(Bloomberg) —
Polestar Automotive Holding is taking steps to raise more capital as the electric-vehicle maker struggles with an increasingly strained balance sheet and continued cash burn.
The company may seek to raise as much as $1 billion, according to a filing late Tuesday with the Securities and Exchange Commission. The move will allow Polestar to sell different types of shares gradually over a period of time.
Owned by Volvo Car AB and Chinese billionaire Li Shufu’s private investment company, the manufacturer has been struggling to gain market share due to software delays and competition from Chinese manufacturers that are selling battery-powered models at lower prices.
The company, which lost $304 million in the second quarter, said in August it’s funded through the end of the year and is working on options for the period after that. Its shares have dropped 45% this year amid worries over meeting deliveries.
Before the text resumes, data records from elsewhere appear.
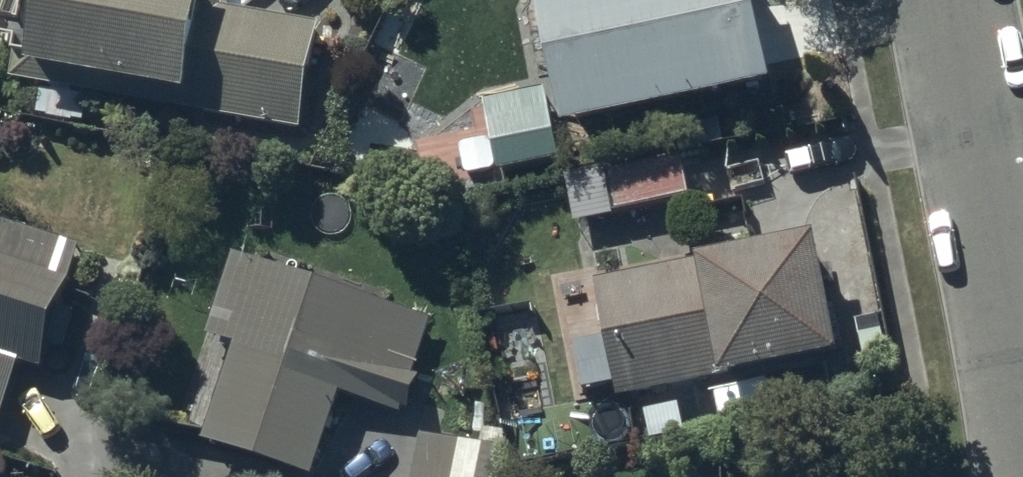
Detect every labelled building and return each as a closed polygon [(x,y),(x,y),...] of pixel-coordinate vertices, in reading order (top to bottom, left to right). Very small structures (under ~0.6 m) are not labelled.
[(227,1),(227,0),(8,0),(3,34),(25,38),(22,52),(40,55),(37,73),(306,120),(324,18),(227,1)] [(562,59),(491,73),(506,144),(577,129),(573,113),(782,71),(768,0),(550,0),(562,59)] [(609,179),(617,221),(694,206),(686,165),(609,179)] [(23,354),(49,363),(88,244),(0,215),(0,425),(23,354)] [(709,239),(597,260),(619,376),(723,357),(725,367),(844,345),(823,228),(711,248),(709,239)] [(431,304),(236,243),(210,324),(240,333),(208,433),(318,467),(344,383),(401,401),(404,391),(411,393),(421,361),(414,359),(431,304)] [(425,447),(420,476),(529,476),(532,461),(508,457),(510,442),(485,438),(482,456),(425,447)]
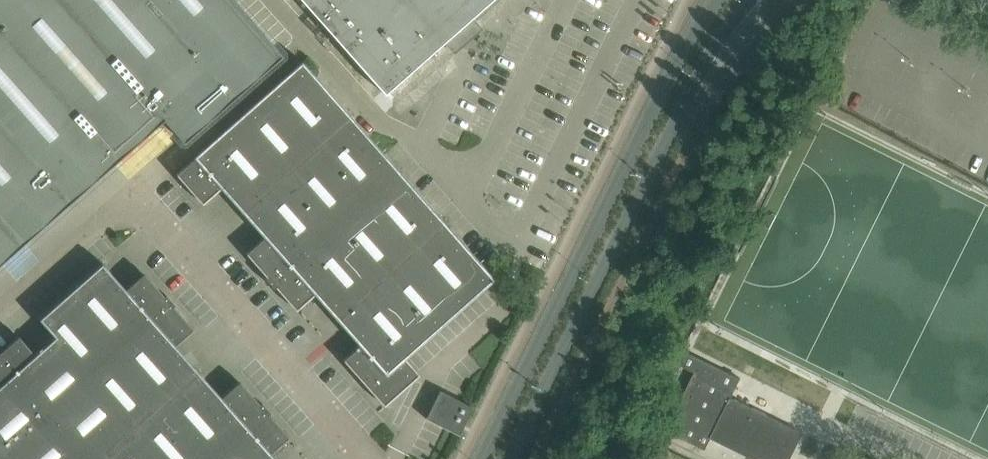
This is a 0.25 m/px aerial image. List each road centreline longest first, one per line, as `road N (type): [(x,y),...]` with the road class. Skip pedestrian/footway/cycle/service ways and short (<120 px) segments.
road 1 (tertiary): [(509,458),(679,118),(729,23),(751,0)]
road 2 (tertiary): [(716,0),(482,458)]
road 3 (unclassified): [(374,458),(153,218),(103,220),(0,311)]

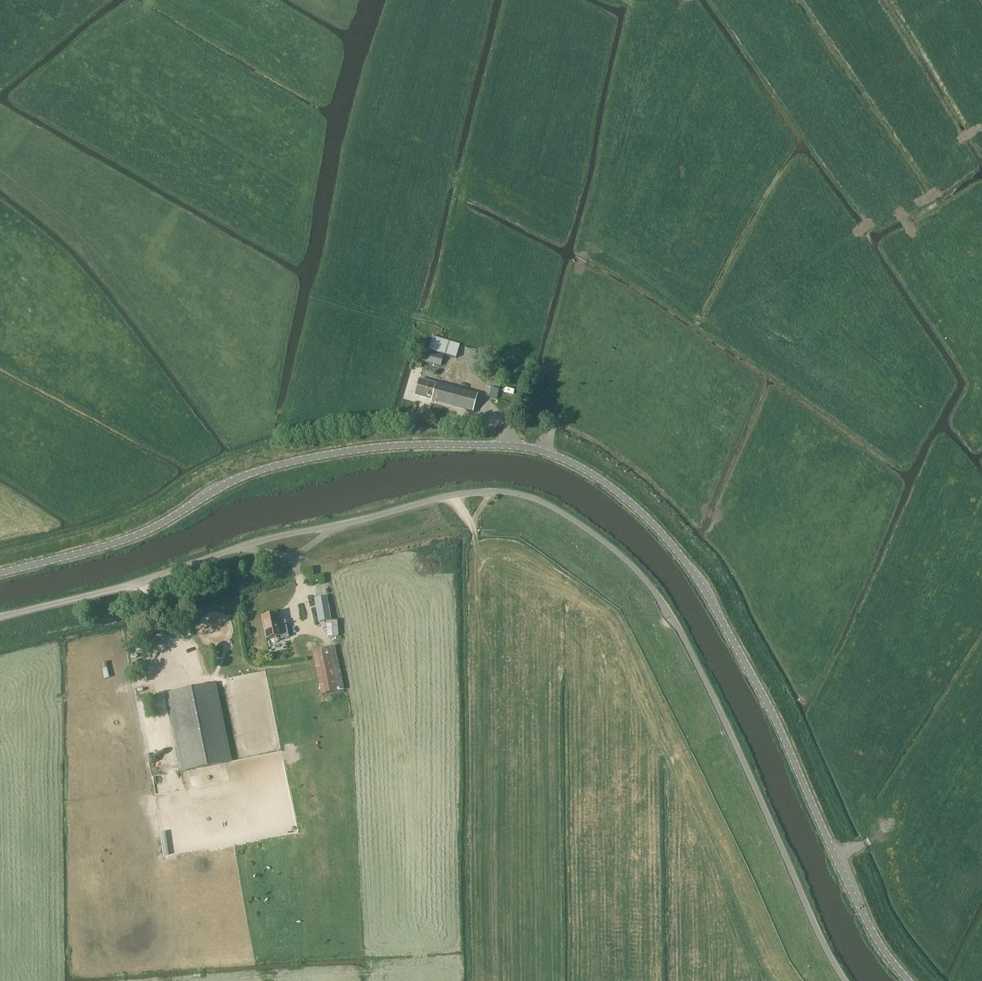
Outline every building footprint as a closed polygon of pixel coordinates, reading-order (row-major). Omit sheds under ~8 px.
[(433,336),(433,337),(428,350),(456,358),(460,344),(433,336)] [(442,361),(443,356),(428,352),(427,357),(425,362),(440,366),(442,361)] [(463,369),(462,366),(461,363),(458,361),(454,360),(452,360),(450,361),(447,363),(446,366),(445,369),(446,373),(448,376),(451,377),(454,378),(458,377),(460,375),(462,372),(463,369)] [(436,383),(419,379),(416,395),(431,399),(431,401),(472,412),(478,393),(436,382),(436,383)] [(498,397),(499,388),(492,387),(490,396),(498,397)] [(318,622),(337,619),(333,595),(314,598),(318,622)] [(277,614),(262,616),(266,638),(280,635),(281,638),(289,637),(286,623),(279,624),(277,614)] [(326,637),(337,636),(336,621),(326,621),(326,637)] [(321,693),(343,688),(334,646),(313,651),(321,693)] [(215,683),(198,687),(166,693),(182,771),(231,761),(215,683)]
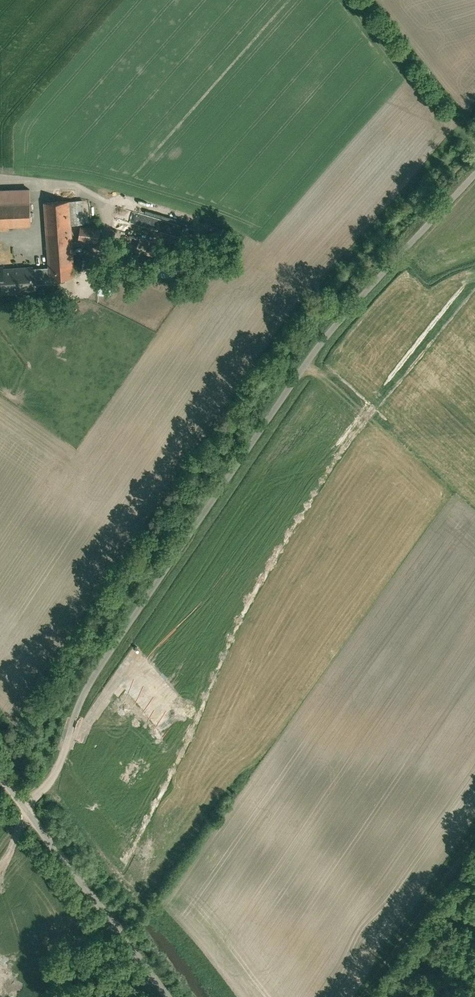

Read more: Polestar Posts $304 Million Loss Amid Delays, Competition
Polestar cut its full-year deliveries target to as much as 70,000 units, from 80,000 previously. The company currently makes vehicles in China and plans to also produce at a plant shared with Volvo Car in South Carolina.
Last November, Polestar secured $1.6 billion in funding pledges from its two main shareholders, Volvo Car and Li’s PSD Investment Ltd.
The latest SEC filing should be seen as “standard practice” to give Polestar “flexibility to raise additional capital,” a spokesperson for the company said by email.